One of the band's biggest goals for the disc — not to conform to a popular sound or look — became a bit of a crusade. "Sell Yourself" is a ferocious, thrashing ode to staying true to their identity despite the pressures of the industry. "Indy Kidz" skewers the pretentiousness of music scenes where everyone just wants to fit in before it stretches out into a trippy jam. And Matt Shultz breaks out his best Frank Black yell to let off steam on "Tangled," one of several amped-up songs he's looking forward to tearing apart live during the band's mind-blowingly energetic shows. (Matt is known for his head-banging, stage-diving and crazy punk-rock antics.)
While Matt says he had plenty of material to draw on — everything from the end of his five-year relationship to watching a close friend self-destruct to feeling frustrated with how Americans are "slaves to advertisements" — at times his lyrics didn't exactly flow. Brad Shultz cracks up recalling how he found Matt outside the Nashville studio, "Laying in the leaves, like, 'I need to be inspired!' "I was trying to generate some sort of inspiration, so I was grabbing leaves and smelling them and smelling dirt," Matt explains. "I just wanted a sound or a texture or a feel or a smell to generate some sort of memory from childhood."

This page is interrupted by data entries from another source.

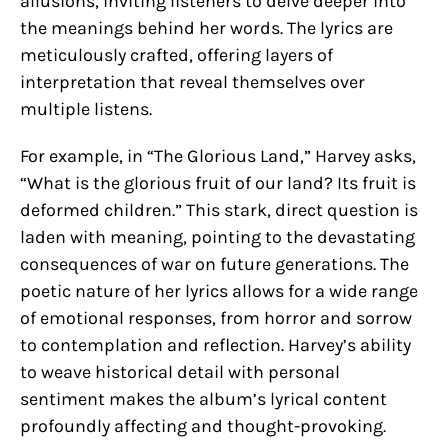
allusions, inviting listeners to delve deeper into
the meanings behind her words. The lyrics are
meticulously crafted, offering layers of
interpretation that reveal themselves over
multiple listens.
For example, in “The Glorious Land,” Harvey asks,
“What is the glorious fruit of our land? Its fruit is
deformed children.” This stark, direct question is
laden with meaning, pointing to the devastating
consequences of war on future generations. The
poetic nature of her lyrics allows for a wide range
of emotional responses, from horror and sorrow
to contemplation and reflection. Harvey’s ability
to weave historical detail with personal
sentiment makes the album’s lyrical content
profoundly affecting and thought-provoking.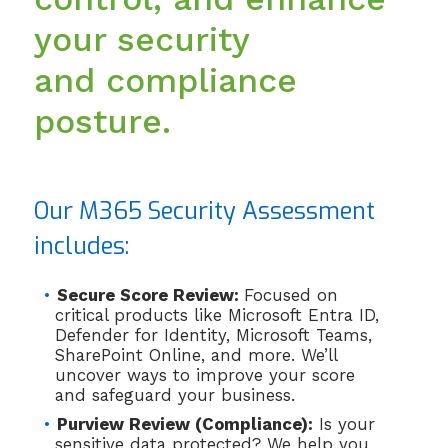
your security
and compliance
posture.
Our M365 Security Assessment
includes:
Secure Score Review:
Focused on
critical products like Microsoft Entra ID,
Defender for Identity, Microsoft Teams,
SharePoint Online, and more. We’ll
uncover ways to improve your score
and safeguard your business.
Purview Review (Compliance):
Is your
sensitive data protected? We help you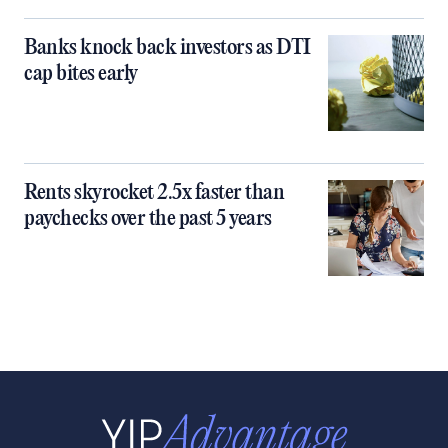
Banks knock back investors as DTI
cap bites early
Rents skyrocket 2.5x faster than
paychecks over the past 5 years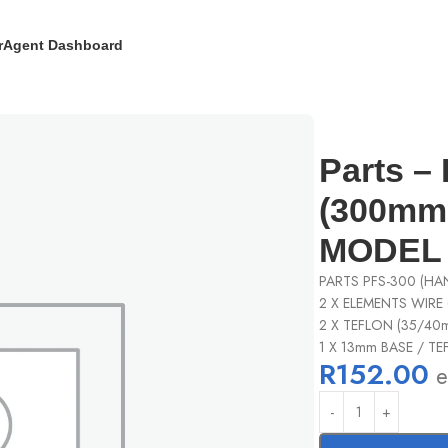
r
Agent Dashboard
pair kit (300mm model) – PFS-300 MODEL
Parts – 
(300mm 
MODEL
PARTS PFS-300 (HAN
2 X ELEMENTS WIRE 
2 X TEFLON (35/40
1 X 13mm BASE / T
R
152.00
e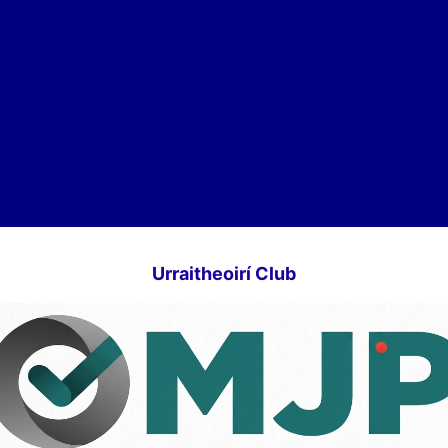
Urraitheoirí Club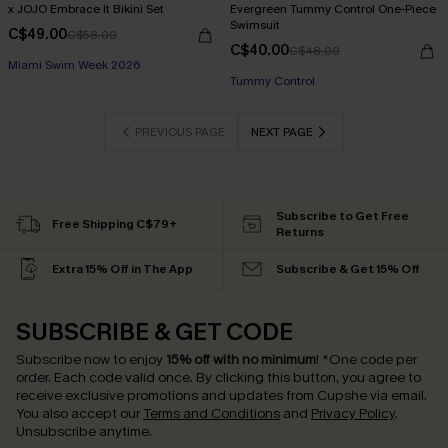
x JOJO Embrace It Bikini Set
Evergreen Tummy Control One-Piece
Swimsuit
C$49.00
C$58.00
C$40.00
C$48.00
Miami Swim Week 2026
Tummy Control
PREVIOUS PAGE
NEXT PAGE
Subscribe to Get Free
Free Shipping C$79+
Returns
Extra 15% Off in The App
Subscribe & Get 15% Off
SUBSCRIBE & GET CODE
Subscribe now to enjoy
15% off with no minimum
!
*One code per
order. Each code valid once.
By clicking this button, you agree to
receive exclusive promotions and updates from Cupshe via email.
You also accept our
Terms and Conditions
and
Privacy Policy
.
Unsubscribe anytime.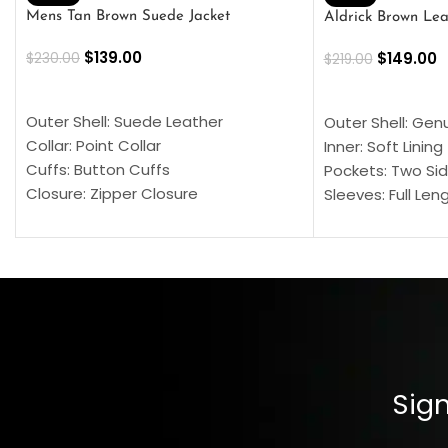
Mens Tan Brown Suede Jacket
Aldrick Brown Lea
$
139.00
$
149.00
$
230.00
$
219.00
SELECT OPTIONS
SELECT OPTION
Outer Shell: Suede Leather
Outer Shell: Gen
Collar: Point Collar
Inner: Soft Lining
Cuffs: Button Cuffs
Pockets: Two Sid
Closure: Zipper Closure
Sleeves: Full Len
Pocket: Front Pocket with Zipp
Collar: Turndown
Color: Brown
Cuffs: Buttoned
Closure: YKK Zip
Color: Brown
Sign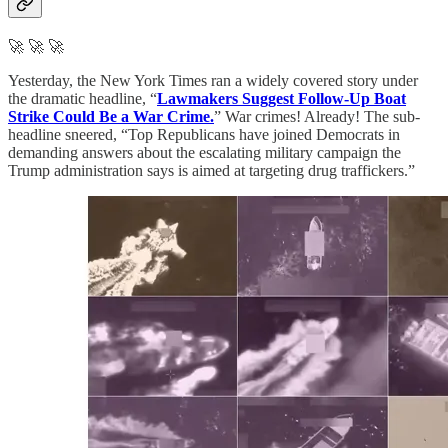
🚀 🚀 🚀
Yesterday, the New York Times ran a widely covered story under
the dramatic headline, “
Lawmakers Suggest Follow-Up Boat
Strike Could Be a War Crime.
” War crimes! Already! The sub-
headline sneered, “Top Republicans have joined Democrats in
demanding answers about the escalating military campaign the
Trump administration says is aimed at targeting drug traffickers.”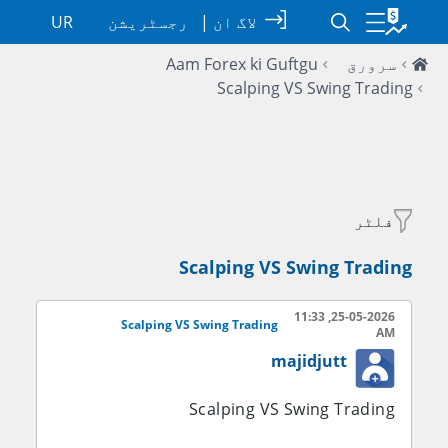
UR
رجسٹریشن
|
لاگ ان
Aam Forex ki Guftgu
سرورق
Scalping VS Swing Trading
فلٹر
Scalping VS Swing Trading
25-05-2026, 11:33
Scalping VS Swing Trading
AM
majidjutt
Scalping VS Swing Trading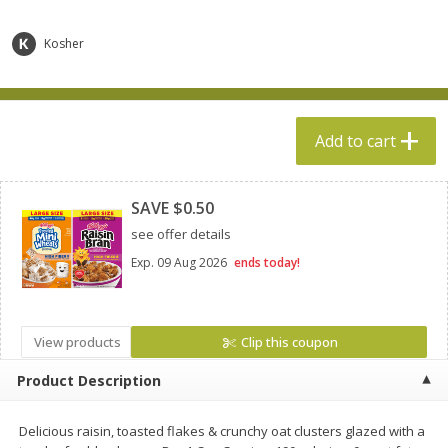
$
5
49
$
19
99
each
each
Kosher
Add to cart
Add to cart
Specialty Cheese
Add to cart
500
more
Clipped
SAVE $0.50
see offer details
Exp.
09 Aug 2026
ends today!
View products
Clip this coupon
Boar's Head Chevre Garlic &
Boar's Head Chevre Orang
Product Description
Herb Goat Cheese, 4 Oz (113 G)
Blossom Honey Cheese, 4
(113 G)
Delicious raisin, toasted flakes & crunchy oat clusters glazed with a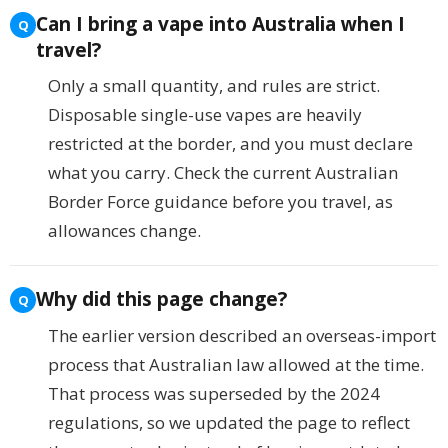
Can I bring a vape into Australia when I
travel?
Only a small quantity, and rules are strict.
Disposable single-use vapes are heavily
restricted at the border, and you must declare
what you carry. Check the current Australian
Border Force guidance before you travel, as
allowances change.
Why did this page change?
The earlier version described an overseas-import
process that Australian law allowed at the time.
That process was superseded by the 2024
regulations, so we updated the page to reflect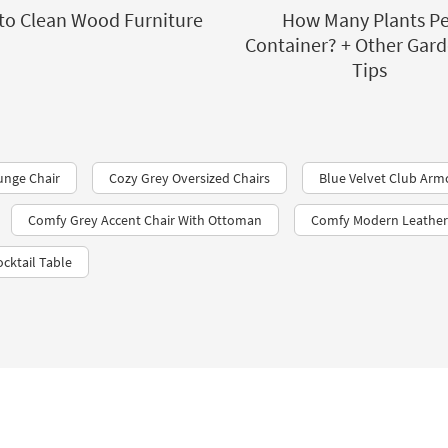
to Clean Wood Furniture
How Many Plants Pe
Container? + Other Gar
Tips
unge Chair
Cozy Grey Oversized Chairs
Blue Velvet Club Arm
Comfy Grey Accent Chair With Ottoman
Comfy Modern Leather 
cktail Table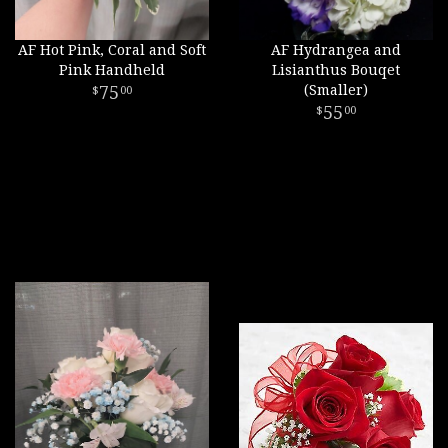
AF Hot Pink, Coral and Soft
AF Hydrangea and
Pink Handheld
Lisianthus Bouqet
75
(Smaller)
00
55
00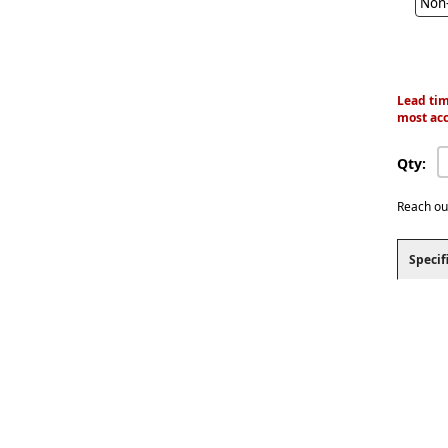
Non-
Lead tim
most acc
Qty:
Reach ou
Specif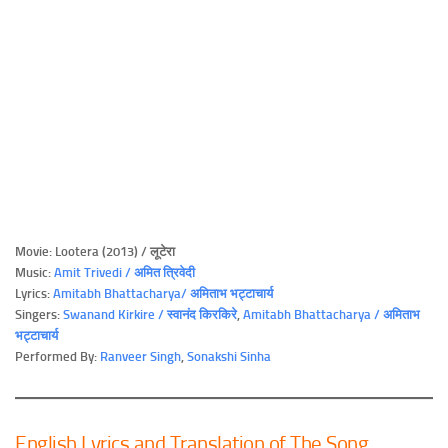
Movie: Lootera (2013) / लूटेरा
Music:
Amit Trivedi / अमित त्रिवेदी
Lyrics:
Amitabh Bhattacharya/ अमिताभ भट्टाचार्य
Singers:
Swanand Kirkire / स्वानंद किरकिरे
,
Amitabh Bhattacharya / अमिताभ
भट्टाचार्य
Performed By:
Ranveer Singh
,
Sonakshi Sinha
English Lyrics and Translation of The Song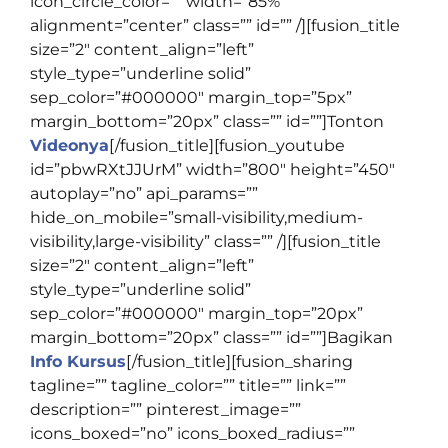
icon_circle_color=”” width=”85%”
alignment=”center” class=”” id=”” /][fusion_title
size=”2″ content_align=”left”
style_type=”underline solid”
sep_color=”#000000″ margin_top=”5px”
margin_bottom=”20px” class=”” id=””]
Tonton
Videonya
[/fusion_title][fusion_youtube
id=”pbwRXtJJUrM” width=”800″ height=”450″
autoplay=”no” api_params=””
hide_on_mobile=”small-visibility,medium-
visibility,large-visibility” class=”” /][fusion_title
size=”2″ content_align=”left”
style_type=”underline solid”
sep_color=”#000000″ margin_top=”20px”
margin_bottom=”20px” class=”” id=””]
Bagikan
Info Kursus
[/fusion_title][fusion_sharing
tagline=”” tagline_color=”” title=”” link=””
description=”” pinterest_image=””
icons_boxed=”no” icons_boxed_radius=””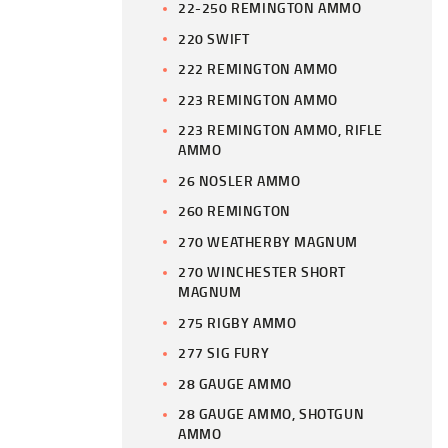
22-250 REMINGTON AMMO
220 SWIFT
222 REMINGTON AMMO
223 REMINGTON AMMO
223 REMINGTON AMMO, RIFLE
AMMO
26 NOSLER AMMO
260 REMINGTON
270 WEATHERBY MAGNUM
270 WINCHESTER SHORT
MAGNUM
275 RIGBY AMMO
277 SIG FURY
28 GAUGE AMMO
28 GAUGE AMMO, SHOTGUN
AMMO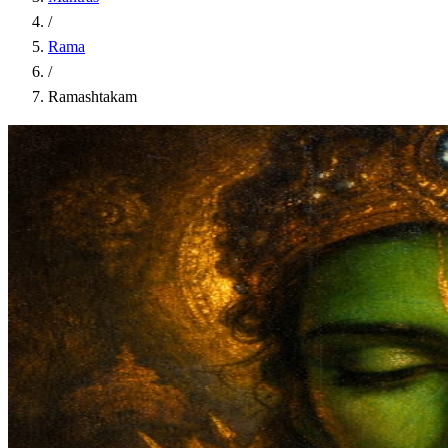
/
Rama
/
Ramashtakam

Sometimes the studio's struggles brought the band its greatest rewards. Super-catchy anthem "Aberdeen" required three days of agonizing work. When the band slowed down the chorus, the tune finally clicked and a worthwhile lesson emerged. "It was definitely realizing you don't always have control of a situation," Matt Shultz says. "If you want to make something you love it doesn’t always happen the first time around."
"We didn't have all the answers on our first album," Brad Shultz adds. "But we were just like, fuck this, we're going to write the music we're going to write. This album was like a breath of fresh air."